• **Exercise description**: Turn the text lines from the rows below into a Markdown table with two columns, Line No. and Line Text, giving each line its number and skipping blank lines. Leave the pictures out.
---------- Data in this exercise ----------
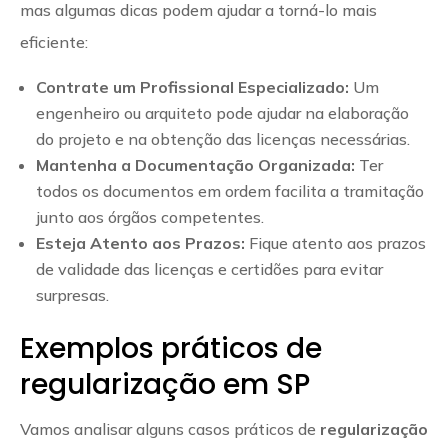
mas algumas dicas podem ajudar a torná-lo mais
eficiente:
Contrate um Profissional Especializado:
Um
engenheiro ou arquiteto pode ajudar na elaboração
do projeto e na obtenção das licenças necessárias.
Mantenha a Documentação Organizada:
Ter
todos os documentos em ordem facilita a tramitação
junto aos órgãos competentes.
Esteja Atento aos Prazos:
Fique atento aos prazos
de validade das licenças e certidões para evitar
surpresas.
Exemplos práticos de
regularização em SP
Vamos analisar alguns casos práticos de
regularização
----------
• **Answer**:
| Line No. | Line Text |
|---|---|
| 1 | mas algumas dicas podem ajudar a torná-lo mais |
| 2 | eficiente: |
| 3 | Contrate um Profissional Especializado: |
| 4 | Um |
| 5 | engenheiro ou arquiteto pode ajudar na elaboração |
| 6 | do projeto e na obtenção das licenças necessárias. |
| 7 | Mantenha a Documentação Organizada: |
| 8 | Ter |
| 9 | todos os documentos em ordem facilita a tramitação |
| 10 | junto aos órgãos competentes. |
| 11 | Esteja Atento aos Prazos: |
| 12 | Fique atento aos prazos |
| 13 | de validade das licenças e certidões para evitar |
| 14 | surpresas. |
| 15 | Exemplos práticos de |
| 16 | regularização em SP |
| 17 | Vamos analisar alguns casos práticos de |
| 18 | regularização |